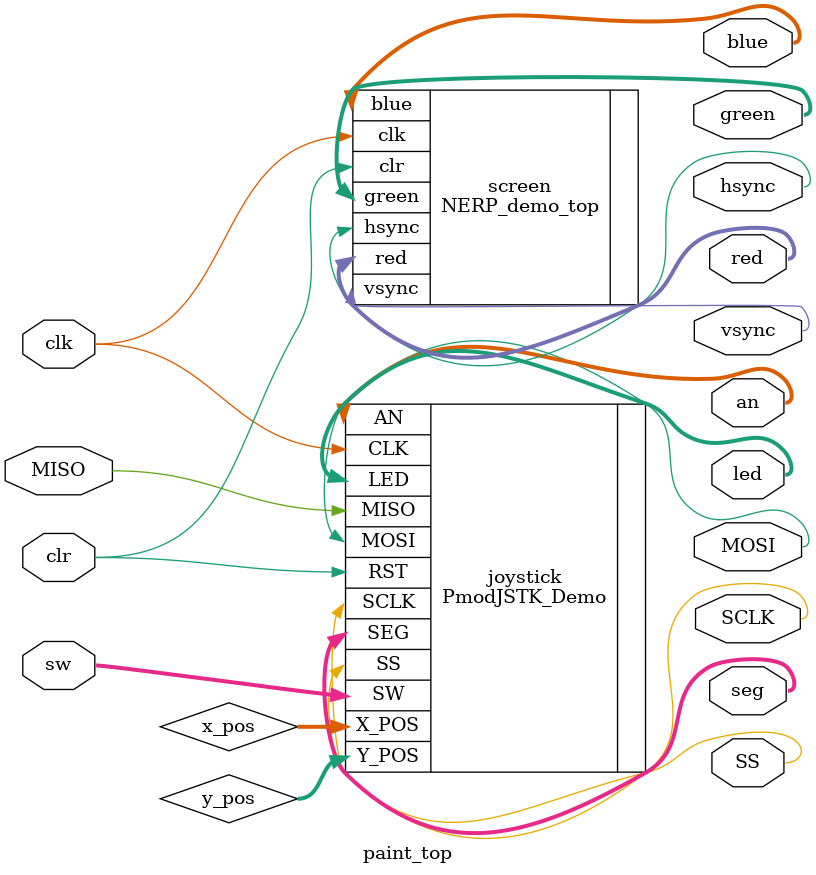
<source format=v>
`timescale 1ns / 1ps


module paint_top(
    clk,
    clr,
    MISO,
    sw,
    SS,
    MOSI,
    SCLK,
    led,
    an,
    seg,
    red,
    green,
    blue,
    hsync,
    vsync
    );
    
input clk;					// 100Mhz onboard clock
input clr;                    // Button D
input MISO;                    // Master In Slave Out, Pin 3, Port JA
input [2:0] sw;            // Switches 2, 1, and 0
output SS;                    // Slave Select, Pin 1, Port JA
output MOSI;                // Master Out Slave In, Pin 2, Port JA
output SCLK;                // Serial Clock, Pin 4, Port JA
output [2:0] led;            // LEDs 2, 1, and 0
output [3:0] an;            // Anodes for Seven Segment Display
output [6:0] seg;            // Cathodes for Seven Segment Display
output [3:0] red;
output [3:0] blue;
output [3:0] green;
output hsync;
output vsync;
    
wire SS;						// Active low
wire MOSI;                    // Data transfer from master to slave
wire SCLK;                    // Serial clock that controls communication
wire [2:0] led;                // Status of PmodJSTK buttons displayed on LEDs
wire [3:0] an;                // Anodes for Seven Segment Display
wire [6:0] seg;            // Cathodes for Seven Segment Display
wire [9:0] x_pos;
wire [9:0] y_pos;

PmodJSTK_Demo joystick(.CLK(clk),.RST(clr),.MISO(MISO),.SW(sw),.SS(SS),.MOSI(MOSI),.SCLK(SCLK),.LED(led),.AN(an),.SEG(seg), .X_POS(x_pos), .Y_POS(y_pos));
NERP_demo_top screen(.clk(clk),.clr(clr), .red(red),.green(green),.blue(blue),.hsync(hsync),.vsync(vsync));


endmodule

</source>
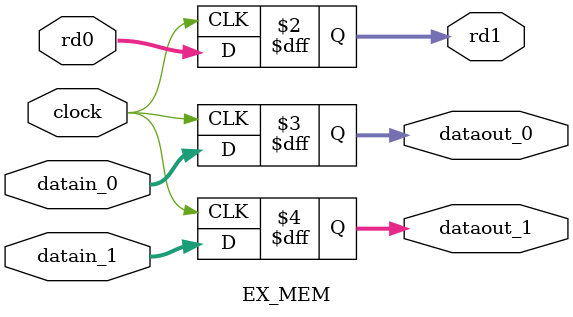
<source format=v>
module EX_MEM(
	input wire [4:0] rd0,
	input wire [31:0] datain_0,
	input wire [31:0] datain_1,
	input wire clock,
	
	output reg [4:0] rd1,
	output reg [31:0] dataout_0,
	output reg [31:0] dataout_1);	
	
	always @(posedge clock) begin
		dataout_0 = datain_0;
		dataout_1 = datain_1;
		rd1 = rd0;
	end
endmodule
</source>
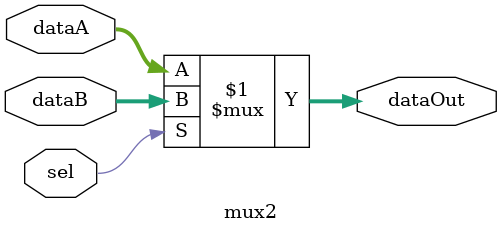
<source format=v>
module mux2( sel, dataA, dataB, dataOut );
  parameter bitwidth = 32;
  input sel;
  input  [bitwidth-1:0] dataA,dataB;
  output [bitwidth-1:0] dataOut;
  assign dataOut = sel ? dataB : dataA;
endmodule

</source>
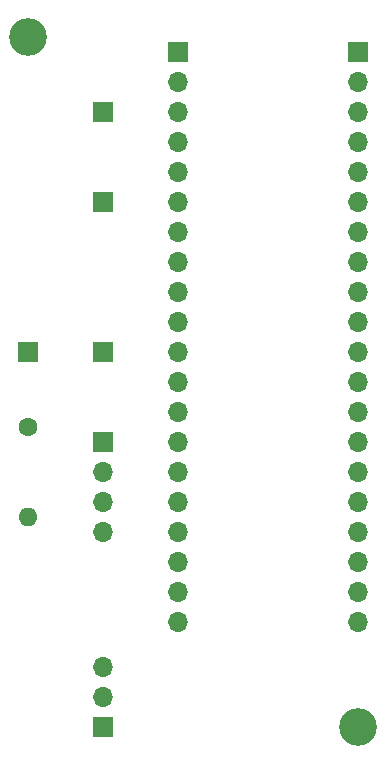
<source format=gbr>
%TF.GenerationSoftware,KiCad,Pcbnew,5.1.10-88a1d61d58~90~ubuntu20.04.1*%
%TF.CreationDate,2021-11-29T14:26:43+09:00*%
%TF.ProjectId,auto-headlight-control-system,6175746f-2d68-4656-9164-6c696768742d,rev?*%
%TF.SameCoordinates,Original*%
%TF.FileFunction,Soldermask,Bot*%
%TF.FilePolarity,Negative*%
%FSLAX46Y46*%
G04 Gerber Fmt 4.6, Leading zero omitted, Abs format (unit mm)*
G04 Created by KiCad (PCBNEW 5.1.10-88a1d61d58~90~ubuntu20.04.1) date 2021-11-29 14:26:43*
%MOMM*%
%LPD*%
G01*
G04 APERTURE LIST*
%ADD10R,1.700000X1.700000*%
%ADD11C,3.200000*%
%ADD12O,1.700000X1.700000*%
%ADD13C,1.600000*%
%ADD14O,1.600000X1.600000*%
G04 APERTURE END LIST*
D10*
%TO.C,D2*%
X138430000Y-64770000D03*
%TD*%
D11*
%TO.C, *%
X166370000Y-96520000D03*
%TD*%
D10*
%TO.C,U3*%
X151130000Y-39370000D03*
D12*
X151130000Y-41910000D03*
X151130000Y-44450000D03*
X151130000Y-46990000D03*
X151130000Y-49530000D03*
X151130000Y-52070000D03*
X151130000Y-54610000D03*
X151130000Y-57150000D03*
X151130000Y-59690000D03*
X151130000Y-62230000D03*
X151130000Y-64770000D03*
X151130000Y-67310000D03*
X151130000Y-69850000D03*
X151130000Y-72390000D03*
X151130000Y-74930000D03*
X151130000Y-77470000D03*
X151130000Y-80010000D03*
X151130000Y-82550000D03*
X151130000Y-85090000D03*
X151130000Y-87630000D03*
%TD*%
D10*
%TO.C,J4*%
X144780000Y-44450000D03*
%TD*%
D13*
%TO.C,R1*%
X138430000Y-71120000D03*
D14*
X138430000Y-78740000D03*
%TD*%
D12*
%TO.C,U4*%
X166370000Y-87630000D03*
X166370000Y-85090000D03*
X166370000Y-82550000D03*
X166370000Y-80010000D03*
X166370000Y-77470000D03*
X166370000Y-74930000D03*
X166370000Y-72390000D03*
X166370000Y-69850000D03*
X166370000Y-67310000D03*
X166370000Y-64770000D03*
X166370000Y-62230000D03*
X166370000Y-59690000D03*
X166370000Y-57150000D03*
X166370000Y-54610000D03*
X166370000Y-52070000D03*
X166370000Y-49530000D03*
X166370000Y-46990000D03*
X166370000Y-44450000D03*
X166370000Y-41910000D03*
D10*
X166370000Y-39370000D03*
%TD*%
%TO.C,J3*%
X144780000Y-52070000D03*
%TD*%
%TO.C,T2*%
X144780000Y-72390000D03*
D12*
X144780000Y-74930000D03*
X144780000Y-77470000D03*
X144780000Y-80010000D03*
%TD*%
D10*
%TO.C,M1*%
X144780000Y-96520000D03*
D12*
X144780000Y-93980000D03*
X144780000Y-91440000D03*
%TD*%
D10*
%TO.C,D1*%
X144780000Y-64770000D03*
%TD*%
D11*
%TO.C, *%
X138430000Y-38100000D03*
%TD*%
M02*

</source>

☆ ☆ ☆

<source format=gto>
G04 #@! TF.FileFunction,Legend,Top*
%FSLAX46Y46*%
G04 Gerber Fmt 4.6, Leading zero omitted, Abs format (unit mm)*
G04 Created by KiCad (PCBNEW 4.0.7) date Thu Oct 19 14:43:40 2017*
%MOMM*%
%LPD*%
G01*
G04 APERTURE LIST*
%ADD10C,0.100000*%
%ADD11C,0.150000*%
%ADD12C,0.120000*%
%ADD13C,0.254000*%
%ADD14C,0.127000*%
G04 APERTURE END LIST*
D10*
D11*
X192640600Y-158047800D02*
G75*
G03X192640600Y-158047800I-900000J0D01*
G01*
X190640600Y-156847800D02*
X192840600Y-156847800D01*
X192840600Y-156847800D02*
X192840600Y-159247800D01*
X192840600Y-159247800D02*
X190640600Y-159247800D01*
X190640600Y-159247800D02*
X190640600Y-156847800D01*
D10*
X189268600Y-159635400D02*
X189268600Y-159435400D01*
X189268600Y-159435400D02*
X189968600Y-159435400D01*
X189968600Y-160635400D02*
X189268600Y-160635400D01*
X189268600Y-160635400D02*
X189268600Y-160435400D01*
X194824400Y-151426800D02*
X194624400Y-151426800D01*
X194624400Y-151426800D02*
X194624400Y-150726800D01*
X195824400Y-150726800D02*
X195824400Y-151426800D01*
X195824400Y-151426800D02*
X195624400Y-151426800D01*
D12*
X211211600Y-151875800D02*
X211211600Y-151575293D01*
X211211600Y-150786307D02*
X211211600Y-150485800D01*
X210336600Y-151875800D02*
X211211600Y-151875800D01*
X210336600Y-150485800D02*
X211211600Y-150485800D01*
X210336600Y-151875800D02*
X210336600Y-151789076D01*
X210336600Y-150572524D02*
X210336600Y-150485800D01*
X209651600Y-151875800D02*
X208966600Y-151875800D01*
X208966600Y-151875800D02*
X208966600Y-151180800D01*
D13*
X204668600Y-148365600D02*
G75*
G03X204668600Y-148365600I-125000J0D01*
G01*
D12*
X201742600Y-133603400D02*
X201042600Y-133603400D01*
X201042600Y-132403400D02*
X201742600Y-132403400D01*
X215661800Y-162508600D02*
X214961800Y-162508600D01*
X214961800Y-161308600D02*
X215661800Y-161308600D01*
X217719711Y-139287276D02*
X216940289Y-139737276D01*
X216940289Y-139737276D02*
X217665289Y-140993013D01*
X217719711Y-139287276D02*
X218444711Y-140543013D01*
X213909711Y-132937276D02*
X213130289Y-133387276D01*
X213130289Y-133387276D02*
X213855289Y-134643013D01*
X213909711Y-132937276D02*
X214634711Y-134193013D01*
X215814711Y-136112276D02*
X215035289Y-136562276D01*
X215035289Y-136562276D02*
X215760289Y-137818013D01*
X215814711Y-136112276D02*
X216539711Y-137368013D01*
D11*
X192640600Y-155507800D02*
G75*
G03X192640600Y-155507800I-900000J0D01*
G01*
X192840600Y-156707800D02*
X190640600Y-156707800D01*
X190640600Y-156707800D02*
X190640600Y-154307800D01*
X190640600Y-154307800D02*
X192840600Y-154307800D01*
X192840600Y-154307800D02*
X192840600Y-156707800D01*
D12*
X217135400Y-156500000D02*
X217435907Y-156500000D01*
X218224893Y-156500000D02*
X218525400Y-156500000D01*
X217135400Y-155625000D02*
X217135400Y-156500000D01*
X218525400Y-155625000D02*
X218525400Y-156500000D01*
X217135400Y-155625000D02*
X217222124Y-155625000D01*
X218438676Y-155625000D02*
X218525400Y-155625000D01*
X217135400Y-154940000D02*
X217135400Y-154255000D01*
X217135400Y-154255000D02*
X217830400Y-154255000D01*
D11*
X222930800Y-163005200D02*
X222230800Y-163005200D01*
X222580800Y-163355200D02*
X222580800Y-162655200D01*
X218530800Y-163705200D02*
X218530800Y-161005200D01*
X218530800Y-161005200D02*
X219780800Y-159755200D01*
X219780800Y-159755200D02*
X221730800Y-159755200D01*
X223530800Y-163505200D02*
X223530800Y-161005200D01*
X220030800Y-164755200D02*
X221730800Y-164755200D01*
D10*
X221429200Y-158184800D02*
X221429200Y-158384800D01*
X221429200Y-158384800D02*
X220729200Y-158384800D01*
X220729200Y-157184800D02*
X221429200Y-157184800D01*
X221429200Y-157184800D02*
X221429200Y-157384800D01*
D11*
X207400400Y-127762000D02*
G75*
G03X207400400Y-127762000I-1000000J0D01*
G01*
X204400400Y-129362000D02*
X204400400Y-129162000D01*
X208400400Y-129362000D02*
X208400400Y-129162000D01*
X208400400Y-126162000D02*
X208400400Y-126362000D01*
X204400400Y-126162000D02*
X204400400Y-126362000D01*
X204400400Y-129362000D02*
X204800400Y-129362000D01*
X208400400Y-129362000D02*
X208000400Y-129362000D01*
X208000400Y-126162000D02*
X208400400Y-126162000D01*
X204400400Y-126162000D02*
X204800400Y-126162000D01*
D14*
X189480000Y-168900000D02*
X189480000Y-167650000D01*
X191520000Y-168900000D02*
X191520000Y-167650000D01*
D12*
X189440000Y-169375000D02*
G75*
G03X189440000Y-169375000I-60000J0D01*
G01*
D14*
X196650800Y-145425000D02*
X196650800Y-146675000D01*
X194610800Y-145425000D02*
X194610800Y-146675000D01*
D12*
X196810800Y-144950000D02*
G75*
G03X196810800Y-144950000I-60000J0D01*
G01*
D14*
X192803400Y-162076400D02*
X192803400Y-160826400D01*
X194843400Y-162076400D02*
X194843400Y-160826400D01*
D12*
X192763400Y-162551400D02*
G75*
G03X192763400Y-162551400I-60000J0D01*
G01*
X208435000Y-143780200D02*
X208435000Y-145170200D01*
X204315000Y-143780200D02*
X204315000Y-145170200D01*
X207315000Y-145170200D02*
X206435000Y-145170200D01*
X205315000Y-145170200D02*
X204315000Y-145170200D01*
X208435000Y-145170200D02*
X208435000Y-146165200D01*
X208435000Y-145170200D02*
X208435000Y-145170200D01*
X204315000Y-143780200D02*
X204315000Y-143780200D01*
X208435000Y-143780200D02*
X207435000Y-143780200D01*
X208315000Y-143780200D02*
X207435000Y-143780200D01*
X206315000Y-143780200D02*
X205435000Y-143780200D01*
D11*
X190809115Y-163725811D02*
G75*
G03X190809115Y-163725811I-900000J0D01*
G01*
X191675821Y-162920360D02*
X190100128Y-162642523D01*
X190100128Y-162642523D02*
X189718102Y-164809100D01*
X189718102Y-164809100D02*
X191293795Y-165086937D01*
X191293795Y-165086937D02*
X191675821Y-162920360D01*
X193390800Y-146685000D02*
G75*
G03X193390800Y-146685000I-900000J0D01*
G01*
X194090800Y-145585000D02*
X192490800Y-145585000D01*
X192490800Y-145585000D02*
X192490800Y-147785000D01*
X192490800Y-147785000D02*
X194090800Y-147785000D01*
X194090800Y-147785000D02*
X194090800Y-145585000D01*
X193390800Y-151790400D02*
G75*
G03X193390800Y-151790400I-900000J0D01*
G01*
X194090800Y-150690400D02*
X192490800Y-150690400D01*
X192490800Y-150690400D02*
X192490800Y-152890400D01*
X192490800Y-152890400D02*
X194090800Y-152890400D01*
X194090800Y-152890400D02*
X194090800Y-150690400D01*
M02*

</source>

☆ ☆ ☆

■ **Work to complete**
Lines above with "Anodes" in them are the ones to copy.

■ **Exercise solution**
output [3:0] an;            // Anodes for Seven Segment Display
wire [3:0] an;                // Anodes for Seven Segment Display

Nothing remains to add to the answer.